A partir daí, há que explorar esta informação adquirida. Para tal, pode-se:
- Compilá-la em ficheiros — sejam tabelas, sejam relatórios — e “perceber o que é que nos consegue dizer”;
- Começar a criar “sistemas que estão interligados e conseguem fazer a ingestão destes dados automaticamente”. Aqui entram em cena os chamados APIs, as Interfaces de Programação de Aplicações, que permitem partilhar dados em tempo real — por exemplo, saber “qual é que é o número de pessoas que, a sair do aeroporto de Lisboa, vão para o Chiado”;
- Olhar para os sensores, procurando saber “que informação estes recolhem e como é que podemos ter isto interligado nos nossos sistemas para termos as resposta que procuramos”.

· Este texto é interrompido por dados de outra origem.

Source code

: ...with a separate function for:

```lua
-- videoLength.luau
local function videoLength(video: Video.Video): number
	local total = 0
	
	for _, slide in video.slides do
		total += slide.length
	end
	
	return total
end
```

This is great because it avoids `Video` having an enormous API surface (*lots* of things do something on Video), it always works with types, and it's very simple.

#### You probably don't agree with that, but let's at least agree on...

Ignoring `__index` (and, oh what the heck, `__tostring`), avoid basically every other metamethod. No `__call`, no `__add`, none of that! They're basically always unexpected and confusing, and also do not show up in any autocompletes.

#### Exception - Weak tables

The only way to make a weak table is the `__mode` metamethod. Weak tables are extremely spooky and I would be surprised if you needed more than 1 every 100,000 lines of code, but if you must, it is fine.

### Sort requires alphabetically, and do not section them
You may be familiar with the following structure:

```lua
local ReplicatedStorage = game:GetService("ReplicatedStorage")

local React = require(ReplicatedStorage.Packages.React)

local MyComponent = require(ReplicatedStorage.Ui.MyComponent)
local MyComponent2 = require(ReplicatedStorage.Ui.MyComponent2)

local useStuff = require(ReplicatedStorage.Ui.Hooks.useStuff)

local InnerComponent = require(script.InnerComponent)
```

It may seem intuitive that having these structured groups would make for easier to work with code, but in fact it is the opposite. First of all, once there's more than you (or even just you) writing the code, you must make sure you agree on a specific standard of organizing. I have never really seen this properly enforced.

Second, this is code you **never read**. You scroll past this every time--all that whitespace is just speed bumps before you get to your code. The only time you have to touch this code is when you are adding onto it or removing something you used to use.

Com a informação recolhida, há que separar o trigo do joio. É por isso que torna-se fulcral “considerar a sua relevância”, continua Garrett. “Estamos a olhar para um bairro, para uma freguesia, para o país todo? Se for o país todo, será que conseguimos ter informação fidedigna desse país todo? No que toca a perfis demográficos, estamos a olhar apenas para faixas etárias ou para o poder de compra ou a literacia digital?”, exemplifica.
Além disso, a granularidade da informação — ou seja, o grau de minúcia com que é trabalhada — e a representatividade da amostra adquirida são outros fatores a ter em conta, assim como a verificação das fontes que nos fornecem, se são fidedignas.
O verdadeiro trabalho começa então a partir desta recolha, já que é preciso agir com base no que já se sabe. Fazendo uso de plataformas especializadas, impõe-se “fazer a ligação desses dados com aqueles que as cidades e as empresas já trabalham” para “criar ligações de causa-efeito”. Um exemplo dado por Garrett que ajuda a explicar este processo é o seguinte: “Como está relacionada a oferta de pontos de interesse de restauração com a presença de turistas entre as 12:00 e as 14:00? Será que temos aqui uma oferta que está ajustada à procura? Será que tem de ser reforçada noutro sítio? Vale a pena incentivar a procura num local específico?”
Com um amadurecimento destes processos, passa a ser possível ter “uma capacidade de fazer correlações e de prever”. “Hoje em dia, dado o histórico de informação que temos, já conseguimos criar modelos de avaliação de cenários com graus de confiança mais altos ou mais baixos, mediante a incerteza de fatores externos, e conseguir prever cenários das medidas que tomamos e das decisões que fazemos e o impacto que vão ter”, declarou Garrett.
Em suma, para tirar partido da análise de dados, “é importante entender o que aconteceu no passado, começar a criar a capacidade de monitorização do presente e evoluir para a capacidade de prever cenários”. Mas se isto parece uma ideia longínqua, o representante da NOS dissipou logo as dúvidas: “Este caminho não é futurologia, é algo que já fazemos”.
Regressando à frase inicial, tal como não nos serve de nada ter uma dispensa cheia de lenha se não a usarmos para acender a lareira, pouca utilidade terá também acumular dados sem saber o que fazer com eles. Cada vez mais sabemos “o que vem a seguir” — e por isso é que temos de nos manter não preocupados, mas atentos.